= ABOUT THIS TASK =
Every line containing the string "down" should be returned from the records.

─── SUPPLIED DATA ───

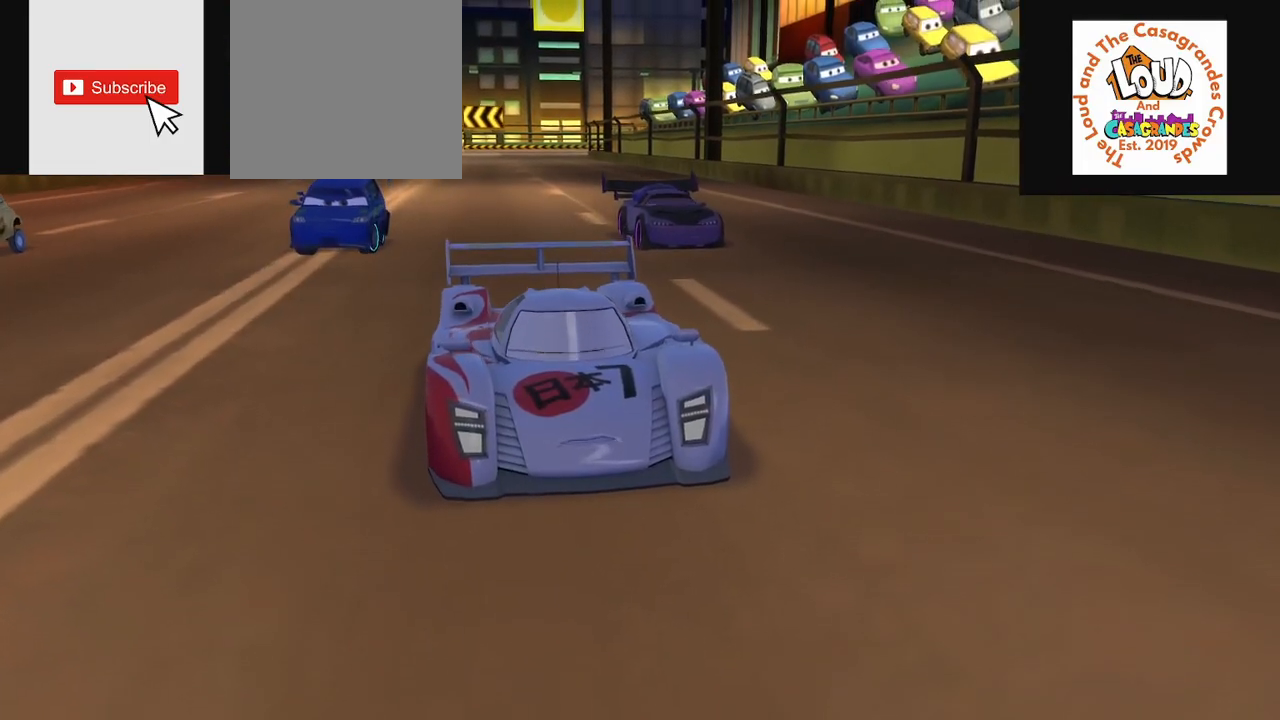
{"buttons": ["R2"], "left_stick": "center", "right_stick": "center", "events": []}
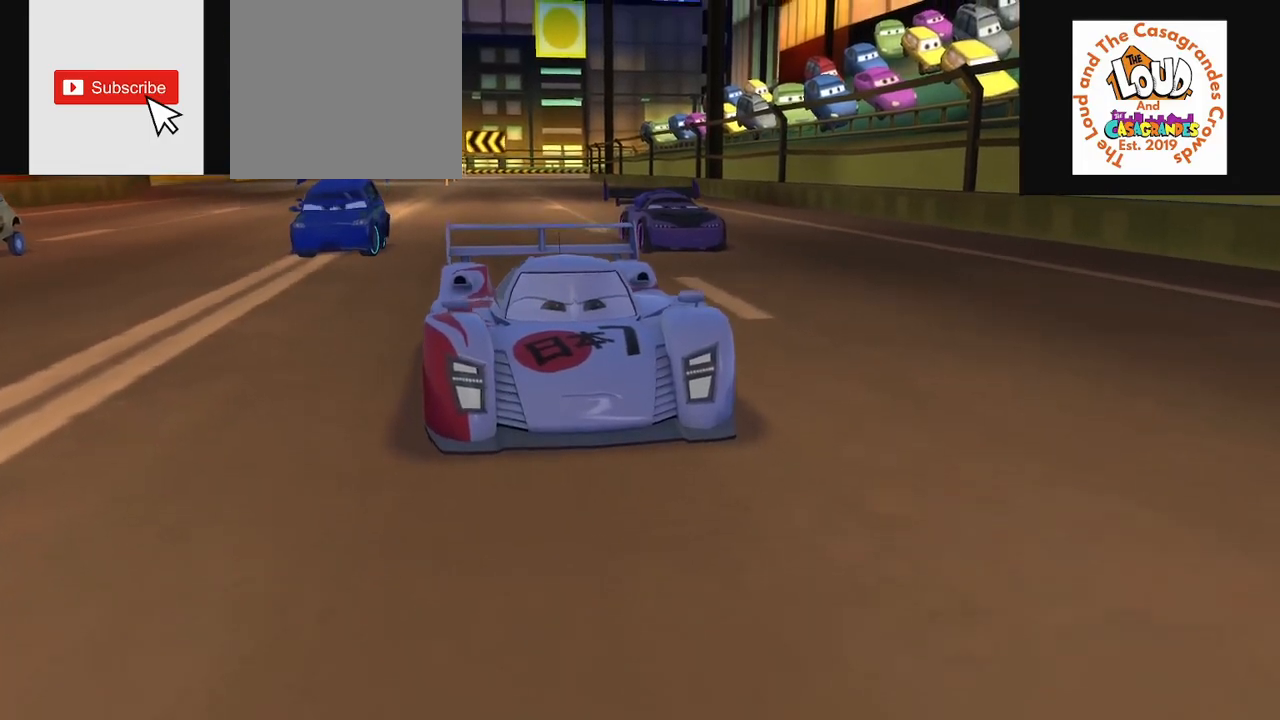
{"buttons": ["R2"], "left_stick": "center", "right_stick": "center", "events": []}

───
─── SUPPLIED DATA ───

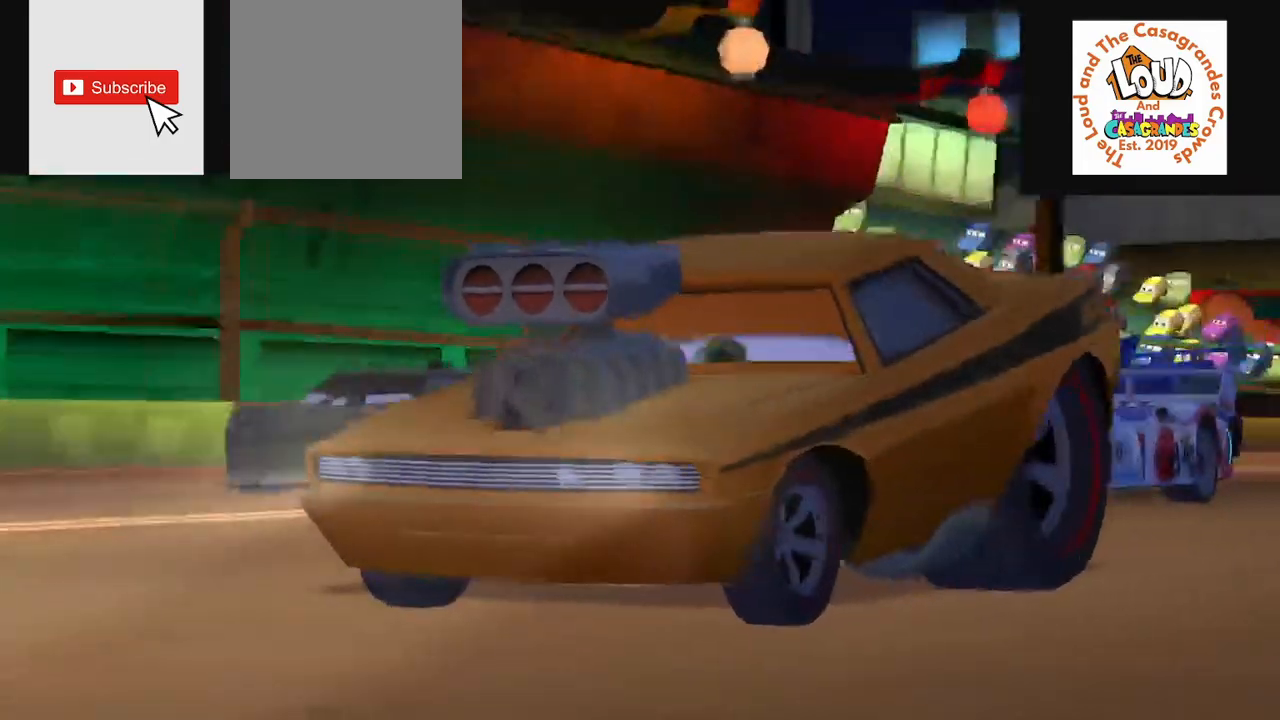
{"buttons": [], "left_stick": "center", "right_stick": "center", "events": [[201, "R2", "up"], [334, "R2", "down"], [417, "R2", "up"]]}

───
─── SUPPLIED DATA ───

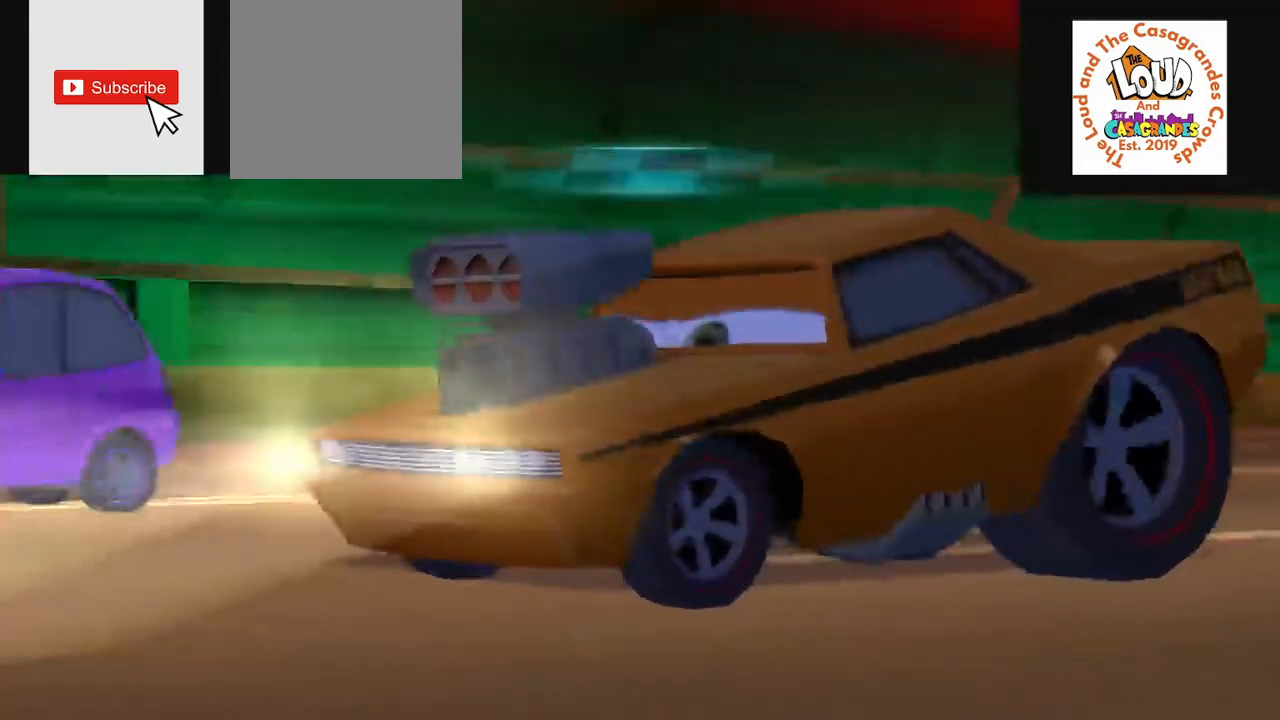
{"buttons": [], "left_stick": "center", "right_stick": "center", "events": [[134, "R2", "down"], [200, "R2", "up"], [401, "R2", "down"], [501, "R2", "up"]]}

───

= ANSWER TO THIS EXERCISE =
{"buttons": [], "left_stick": "center", "right_stick": "center", "events": [[201, "R2", "up"], [334, "R2", "down"], [417, "R2", "up"]]}
{"buttons": [], "left_stick": "center", "right_stick": "center", "events": [[134, "R2", "down"], [200, "R2", "up"], [401, "R2", "down"], [501, "R2", "up"]]}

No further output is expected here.